One narrative which floated like a plastic bag on the wind last spring was Gavin wanted to win an All-Ireland without him, as if proving his system, his process did not need nor want an outlier like Connolly. Well, one piece of whimsical conjecture deserves another; how about Gavin instead choosing to include Connolly (after his aborted trip to the US) in Dublin’s five-in-row bid, not solely for the benefit of the team, but for the benefit of Connolly himself? If there is in fact a morsel of truth in this, it points at Gavin being a far better man manager (and person) then his steely reputation often portrayed.

He gambled on Connolly last season — twice — at crucial moments; once in the drawn final when it flagrantly didn’t work, and once in the replay, when it blatantly did.

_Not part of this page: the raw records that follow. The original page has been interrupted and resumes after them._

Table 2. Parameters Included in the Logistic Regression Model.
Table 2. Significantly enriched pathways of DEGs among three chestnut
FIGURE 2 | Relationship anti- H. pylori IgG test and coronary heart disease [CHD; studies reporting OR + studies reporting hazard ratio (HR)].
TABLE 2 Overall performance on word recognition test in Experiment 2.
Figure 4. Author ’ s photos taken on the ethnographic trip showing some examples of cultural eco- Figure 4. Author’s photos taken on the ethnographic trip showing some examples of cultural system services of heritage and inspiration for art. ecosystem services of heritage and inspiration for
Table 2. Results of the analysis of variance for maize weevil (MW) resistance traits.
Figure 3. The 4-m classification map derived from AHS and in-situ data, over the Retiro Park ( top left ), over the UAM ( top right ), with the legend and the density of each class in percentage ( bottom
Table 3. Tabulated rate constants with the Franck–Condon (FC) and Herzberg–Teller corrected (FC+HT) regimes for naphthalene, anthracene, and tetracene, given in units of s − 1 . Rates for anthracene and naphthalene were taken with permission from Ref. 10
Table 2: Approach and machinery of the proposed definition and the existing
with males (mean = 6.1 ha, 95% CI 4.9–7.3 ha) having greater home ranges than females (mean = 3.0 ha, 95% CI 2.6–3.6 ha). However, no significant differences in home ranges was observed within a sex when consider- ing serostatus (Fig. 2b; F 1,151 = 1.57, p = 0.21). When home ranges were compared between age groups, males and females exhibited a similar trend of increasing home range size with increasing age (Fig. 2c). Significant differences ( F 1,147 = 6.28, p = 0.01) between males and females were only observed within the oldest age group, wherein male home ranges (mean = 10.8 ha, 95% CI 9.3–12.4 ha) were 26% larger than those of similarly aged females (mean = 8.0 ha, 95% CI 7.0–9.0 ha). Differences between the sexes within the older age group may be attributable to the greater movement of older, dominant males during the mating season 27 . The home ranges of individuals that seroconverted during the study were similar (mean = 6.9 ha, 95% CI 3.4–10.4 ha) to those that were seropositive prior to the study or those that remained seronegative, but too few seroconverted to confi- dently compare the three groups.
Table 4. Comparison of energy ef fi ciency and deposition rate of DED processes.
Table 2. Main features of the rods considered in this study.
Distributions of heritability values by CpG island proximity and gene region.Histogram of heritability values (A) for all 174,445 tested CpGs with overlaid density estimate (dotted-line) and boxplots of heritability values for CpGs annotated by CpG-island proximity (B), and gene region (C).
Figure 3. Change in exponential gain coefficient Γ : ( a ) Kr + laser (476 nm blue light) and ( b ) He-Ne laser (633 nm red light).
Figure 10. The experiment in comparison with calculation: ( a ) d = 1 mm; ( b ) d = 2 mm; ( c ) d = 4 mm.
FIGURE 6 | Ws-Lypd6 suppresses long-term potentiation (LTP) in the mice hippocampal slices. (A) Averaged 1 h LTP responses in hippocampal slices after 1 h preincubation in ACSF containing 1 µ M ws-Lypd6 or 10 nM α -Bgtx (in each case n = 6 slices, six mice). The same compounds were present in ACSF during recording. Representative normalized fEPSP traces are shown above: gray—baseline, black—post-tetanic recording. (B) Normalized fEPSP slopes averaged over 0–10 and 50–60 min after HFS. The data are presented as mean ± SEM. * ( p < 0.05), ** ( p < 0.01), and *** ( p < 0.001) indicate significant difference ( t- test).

Gavin would never have done this as an act of charity, but as a leap of faith in someone he clearly trusted, not to uphold his lauded process, but to be himself; a footballing alchemist.

Connolly obliged. His cameo in last year’s replay epitomised his entire Dublin career. There was the ridiculously careless — an unforced turnover after gliding upfield 40 metres. There was an incomplete fancy flick, when the simple thing — the Jim Gavin Dublin thing — to do was to secure possession and walk the ball back 30 yards.

He mixed this pair of faux pas with the utterly sublime; dispossessing his opponent with an unmerciful hit, followed by a pass worthy of a collection of poems.

The cynics will say this and that — but the hard truth is, there was no other player on the field who would have had the balls to try that pass in any context, never mind Dublin — the most risk-averse team in history — being a single point up in an All-Ireland final replay, and simply no other player anywhere who could have executed it. He did both.Dublin scored.

Connolly was of course polarising. There was darkness; a beast that lurked beneath the beauty. Sometimes he was both at once. Now that he is gone, I know what my abiding memory of him will be; in 2017 he warmed up in front of where I sat in the lower Hogan. The game was suffocating in its intensity. We didn’t fully understand who Dublin were then. Mayo had them.

Connolly waited like an assassin for Gavin to give him the nod. It only took him till half-time. As the clock ticked south, and the air got thinner and thinner, Connolly did more and more. He carried and hit and blocked, and, in the penultimate Dublinattack, attempted a shot from fifty yards, likely sick of the one hundred phases of keep-ball that preceded it. The shot drifted wide, and Connolly was visibly annoyed.

From the ensuing kick-out, he took the ball from the 65’ and ran directly at Mayo, winning the free Dean Rock would ultimately point to win Dublin their All-Ireland.

At that moment, my heart broken, I couldn’t hate him. I just wished he was ours.